Notes from BLAS-3 lecture by Van Loan

[David G. Hough]

Prof. Charles Van Loan of Cornell presented some current issues in
mathematical software for high performance computers at a talk today at
IBM's Almaden Research Center.  If you already are familiar with LAPACK
and BLAS-3 you can skip the following list of points that caught my
attention.

LAPACK is based on level-3 BLAS that are matrix-matrix operations as
opposed to matrix-vector or vector-vector operations.  There are only
about seven level-3 BLAS functions, mostly involving matrix
multiplication of various flavors, and one involving solving triangular
system of linear equations.

The payoff for level-3 BLAS is that for n x n data, they are about n
times more efficient than lower-level BLAS, because each data item is
subject to n times as many floating-point operations, so that the ratio
of compute ops to load/store ops is much more favorable.  That memory
operations are much more significant than floating-point hardware in
the high performance end of this business is indicated by the
difficulty of writing a matrix transposition function that is efficient
on a variety of high-performance architectures; floating-point
arithmetic doesn't figure in at all.

Anyway the goal is to transform standard linear algebra operations into
a form in which most of the flops are in matrix multiplication routines
which can be highly optimized, at least in principle; then the problem
becomes how to express those matrix multiplications in a way that leads
to efficient compilation on most high-performance architectures.  For
instance, vector length and stride are not necessarily optimized by the
same algorithms.  There were several other tradeoffs; Van Loan is
looking for insights into how to parameterize these in a way that
mathematical software developers can exploit.

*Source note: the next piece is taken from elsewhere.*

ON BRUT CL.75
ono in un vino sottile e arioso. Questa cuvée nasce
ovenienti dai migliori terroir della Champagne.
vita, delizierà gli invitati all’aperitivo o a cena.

Taking adaptive quadrature as a kind of paradigm, we would like to be
able to design algorithms that adaptively choose between level-2 and
level-3 algorithms at run time to maximize efficiency.

For LU decomposition and related algorithms, the fraction of flops that
can be put into matrix multiplication tends to 1 - (1/N) when a matrix
is partitioned into N blocks, and the matrix multiplication algorithms
don't do any more flops than level-1 algorithms.  For typical QR
eigenvalue algorithms, however, the ratio seems to be stuck at about
1/2.

For 100x100 double complex matrices on IBM RIOS, the level-3 based code
is 2-3X faster than level-2.

Some of you will remember the Strassen theory for multiplying matrices
in less than n**3 time, based on divide and conquer and doing 2x2 with
7 instead of 8 multiplications.  This has been generally regarded as
only theoretically interesting since the asymptotic superiority only
shows up for very large dimensions and the numerical stability of the
process seems questionable.  According to Van Loan, David Bailey coded
up Strassen-style algorithms for Crays and found them to be faster than
the usual ones for problems of interesting size and of overall
comparable numerical stability.

Van Loan mentioned that a German investigator had written a matrix
multiplication thought to be optimal for some system - on the order of
100,000 lines of assembler code.  Given product lifetimes of two years
or so these days I have to question the value of that kind of effort.
It seems more fruitful to put that kind of effort into better compilers
and better languages that allow you to portably specify what the
compilers need to know to generate efficient code.